For each test case, all dates will be within a single month. Each on-line record is paired with the chronologically next record for the same customer provided it is an off-line record. Any on-line records that are not paired with an off-line record are ignored, as are off-line records not paired with an on-line record. It is guaranteed that at least one call is well paired in the input. You may assume that no two records for the same customer have the same time. Times are recorded using a 24-hour clock.
Output Specification:
For each test case, you must print a phone bill for each customer.
Bills must be printed in alphabetical order of customers' names. For each customer, first print in a line the name of the customer and the month of the bill in the format shown by the sample. Then for each time period of a call, print in one line the beginning and ending time and date (dd:hh:mm), the lasting time (in minute) and the charge of the call. The calls must be listed in chronological order. Finally, print the total charge for the month in the format shown by the sample.
Sample Input:
10 10 10 10 10 10 20 20 20 15 15 15 15 15 15 15 20 30 20 15 15 10 10 10
10
CYLL 01:01:06:01 on-line
CYLL 01:28:16:05 off-line
CYJJ 01:01:07:00 off-line
CYLL 01:01:08:03 off-line
CYJJ 01:01:05:59 on-line
aaa 01:01:01:03 on-line
aaa 01:02:00:01 on-line
CYLL 01:28:15:41 on-line
aaa 01:05:02:24 on-line
aaa 01:04:23:59 off-line
Sample Output:
CYJJ 01
01:05:59 01:07:00 61 $12.10
Total amount: $12.10
CYLL 01
01:06:01 01:08:03 122 $24.40
28:15:41 28:16:05 24 $3.85
Total amount: $28.25
aaa 01
02:00:01 04:23:59 4318 $638.80
Total amount: $638.80题目大意:话费是按小时区段收的,然后告诉你各个小时区间每分钟的美分话费。然后一堆记录,记录了用户名,时间和通话还是离线。记录并不都是有效的,需要自己去筛选,然后按例子的模板打出这个月的账单就可以了。

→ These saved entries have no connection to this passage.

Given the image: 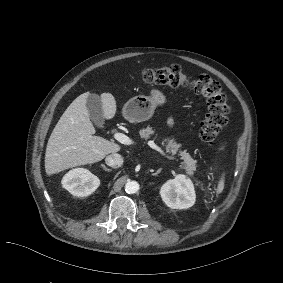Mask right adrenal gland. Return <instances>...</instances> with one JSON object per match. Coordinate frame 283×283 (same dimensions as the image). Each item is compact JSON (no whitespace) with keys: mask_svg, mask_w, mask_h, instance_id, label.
I'll return each instance as SVG.
<instances>
[{"mask_svg":"<svg viewBox=\"0 0 283 283\" xmlns=\"http://www.w3.org/2000/svg\"><path fill=\"white\" fill-rule=\"evenodd\" d=\"M102 168H103L104 170H106V171H109V172H110V169H109V168H107V167L105 166V164H102Z\"/></svg>","mask_w":283,"mask_h":283,"instance_id":"right-adrenal-gland-1","label":"right adrenal gland"}]
</instances>
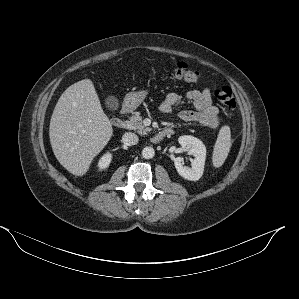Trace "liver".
<instances>
[{
  "instance_id": "6515ba94",
  "label": "liver",
  "mask_w": 299,
  "mask_h": 299,
  "mask_svg": "<svg viewBox=\"0 0 299 299\" xmlns=\"http://www.w3.org/2000/svg\"><path fill=\"white\" fill-rule=\"evenodd\" d=\"M113 134L90 79L69 86L53 111L49 137L53 153L70 173L83 176Z\"/></svg>"
}]
</instances>
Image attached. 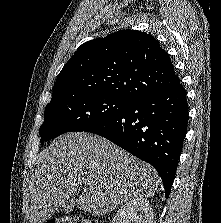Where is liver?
I'll list each match as a JSON object with an SVG mask.
<instances>
[{"label":"liver","mask_w":221,"mask_h":223,"mask_svg":"<svg viewBox=\"0 0 221 223\" xmlns=\"http://www.w3.org/2000/svg\"><path fill=\"white\" fill-rule=\"evenodd\" d=\"M85 213L103 216L128 200L154 196L160 186L156 170L95 134L70 132L54 139L37 158L29 223H44L55 212H70L69 200Z\"/></svg>","instance_id":"1"}]
</instances>
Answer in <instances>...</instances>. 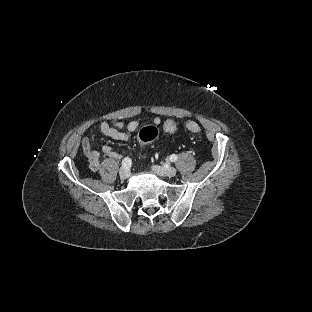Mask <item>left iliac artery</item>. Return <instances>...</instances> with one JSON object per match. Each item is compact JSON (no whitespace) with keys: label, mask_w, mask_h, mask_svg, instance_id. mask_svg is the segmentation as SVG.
Listing matches in <instances>:
<instances>
[{"label":"left iliac artery","mask_w":312,"mask_h":312,"mask_svg":"<svg viewBox=\"0 0 312 312\" xmlns=\"http://www.w3.org/2000/svg\"><path fill=\"white\" fill-rule=\"evenodd\" d=\"M170 161L172 162H175L177 160V155L175 154H172L170 157H169Z\"/></svg>","instance_id":"44dca946"}]
</instances>
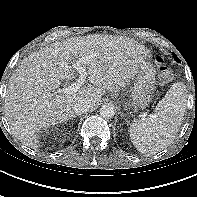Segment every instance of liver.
<instances>
[{
    "instance_id": "obj_1",
    "label": "liver",
    "mask_w": 197,
    "mask_h": 197,
    "mask_svg": "<svg viewBox=\"0 0 197 197\" xmlns=\"http://www.w3.org/2000/svg\"><path fill=\"white\" fill-rule=\"evenodd\" d=\"M73 57H90L84 65L93 85L88 84L72 95L58 94L60 80L74 78L70 65ZM147 57L151 54L144 45L107 34L55 42L29 55L12 74L7 87L5 117L13 134L22 144L37 150L43 127L71 119L73 105L81 98L95 107L105 91L120 92Z\"/></svg>"
}]
</instances>
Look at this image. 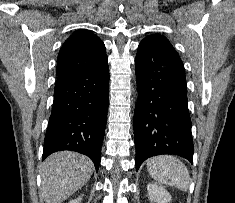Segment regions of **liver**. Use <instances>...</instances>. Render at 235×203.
Wrapping results in <instances>:
<instances>
[{
	"instance_id": "1",
	"label": "liver",
	"mask_w": 235,
	"mask_h": 203,
	"mask_svg": "<svg viewBox=\"0 0 235 203\" xmlns=\"http://www.w3.org/2000/svg\"><path fill=\"white\" fill-rule=\"evenodd\" d=\"M92 161L82 154L61 151L50 155L41 170L45 203H62L84 186L93 173Z\"/></svg>"
}]
</instances>
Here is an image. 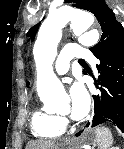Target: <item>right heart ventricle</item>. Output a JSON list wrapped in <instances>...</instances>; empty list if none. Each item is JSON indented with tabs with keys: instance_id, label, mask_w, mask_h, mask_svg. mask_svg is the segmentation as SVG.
<instances>
[{
	"instance_id": "1",
	"label": "right heart ventricle",
	"mask_w": 124,
	"mask_h": 149,
	"mask_svg": "<svg viewBox=\"0 0 124 149\" xmlns=\"http://www.w3.org/2000/svg\"><path fill=\"white\" fill-rule=\"evenodd\" d=\"M29 126L33 137L42 141L55 140L65 132L64 120L43 108H35L32 111Z\"/></svg>"
}]
</instances>
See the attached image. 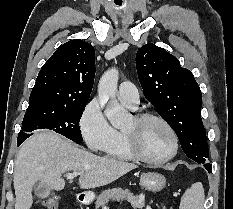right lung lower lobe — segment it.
I'll return each mask as SVG.
<instances>
[{
    "mask_svg": "<svg viewBox=\"0 0 233 209\" xmlns=\"http://www.w3.org/2000/svg\"><path fill=\"white\" fill-rule=\"evenodd\" d=\"M23 141L18 140L17 145L19 146Z\"/></svg>",
    "mask_w": 233,
    "mask_h": 209,
    "instance_id": "1",
    "label": "right lung lower lobe"
}]
</instances>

解题思路:。。被这道题坑了半天,最后发现犯了个很弱智很弱智的错误。哎。
1.解决问题的方法其实无非就是下面几点,算出两个时间差距的分钟,算出两个时间之间通话的话费。这些都可以封装成一个函数。
2.然后是输出的格式,也许有人对这个01有疑问。其实不用管,无脑输出当前月就行了,因为题目说了。
3.然后是筛选出匹配的记录得到开始时间和结束时间。
这样三个解决了基本就没什么问题了。
第一个字符串处理一下就好了,计算话费就考虑一下是否同一天,如果同一天的话再考虑是否同一个小时,我的方法就是把头和尾去掉抽象成一个公式带进去算就行了。第二个就直接输出数组0的时间的前两位。第三个其实就是排个序,按人名字和时间升序排列一下,然后相邻两个名字相同,而且在线离线的属性正好前一个是on,后一个是off。
还有一个问题是得到总共几名顾客,这个在读入的时候用一下set就行了,当然注意的一点是set不用排序,自动排序去重的,很久没用我给忘了,然后过不去编译卡了会儿。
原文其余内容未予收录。